Yes we can. There are more sophisticated Sudoku queries in SPARQL. I give you some hints: Try to simplify the conditions. And if you are really smart you can get rid of FILTER conditions.

Summary

We can use RDF to store metadata about resources in a generic way. We can query those data using Semantic Web technologies like SPARQL. SPARQL is able to solve difficult problems but this means that SPARQL has a horrible worst case running time. SPARQL is a kind of general problem solver but we shouldn't use is that way. If we want to solve optimization or decision problems we should use specialized tools for defining problems in an appropriate way and that use more specialized solvers.

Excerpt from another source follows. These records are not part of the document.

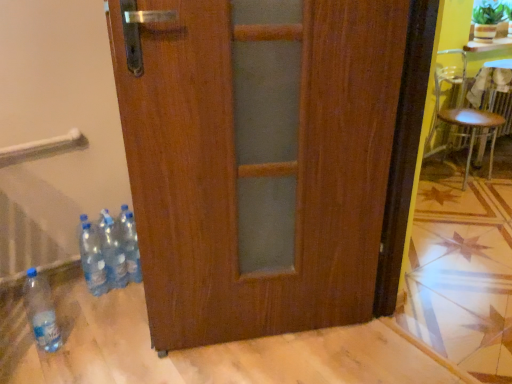
Question: From a real-world perspective, is transparent plastic bottles at lower left, marked as the third bottle in a right-to-left arrangement, over translucent plastic bottles at lower left, the third bottle in the left-to-right sequence?

Choices:
 (A) yes
 (B) no

Answer: (B)

Question: Is transparent plastic bottles at lower left, the 2th bottle positioned from the left, positioned beyond the bounds of translucent plastic bottles at lower left, the third bottle in the left-to-right sequence?

Choices:
 (A) yes
 (B) no

Answer: (A)

Question: Is transparent plastic bottles at lower left, marked as the third bottle in a right-to-left arrangement, facing away from translucent plastic bottles at lower left, the third bottle in the left-to-right sequence?

Choices:
 (A) yes
 (B) no

Answer: (B)

Question: Is transparent plastic bottles at lower left, marked as the third bottle in a right-to-left arrangement, placed right next to translucent plastic bottles at lower left, the third bottle in the left-to-right sequence?

Choices:
 (A) yes
 (B) no

Answer: (A)

Question: Is transparent plastic bottles at lower left, marked as the third bottle in a right-to-left arrangement, positioned before translucent plastic bottles at lower left, the third bottle in the left-to-right sequence?

Choices:
 (A) no
 (B) yes

Answer: (B)

Question: Does transparent plastic bottles at lower left, the 2th bottle positioned from the left, appear on the right side of translucent plastic bottles at lower left, the second bottle when ordered from right to left?

Choices:
 (A) no
 (B) yes

Answer: (A)

Question: Can you confirm if metallic silver chair at right is shorter than green leafy plant at upper right?

Choices:
 (A) yes
 (B) no

Answer: (B)

Question: Is green leafy plant at upper right surrounded by metallic silver chair at right?

Choices:
 (A) yes
 (B) no

Answer: (B)

Question: Does metallic silver chair at right come in front of green leafy plant at upper right?

Choices:
 (A) no
 (B) yes

Answer: (B)

Question: Is metallic silver chair at right taller than green leafy plant at upper right?

Choices:
 (A) no
 (B) yes

Answer: (B)

Question: Is metallic silver chair at right thinner than green leafy plant at upper right?

Choices:
 (A) yes
 (B) no

Answer: (B)

Question: Considering the relative positions of metallic silver chair at right and green leafy plant at upper right in the image provided, is metallic silver chair at right behind green leafy plant at upper right?

Choices:
 (A) no
 (B) yes

Answer: (A)

Question: Does metallic silver chair at right appear on the left side of translucent plastic bottles at lower left, the second bottle when ordered from right to left?

Choices:
 (A) no
 (B) yes

Answer: (A)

For "simple" "SQL like" queries RDF combined with SPARQL is a quite powerful technology: It is indeed an SQL to retrieve knowledge for web and non-web applications.

In the next blog entry we will learn about much more powerful tools of the Semantic Web world. With OWL we can define ontologies and perform more advanced reasoning: classification of resources and properties and defined classes using properties.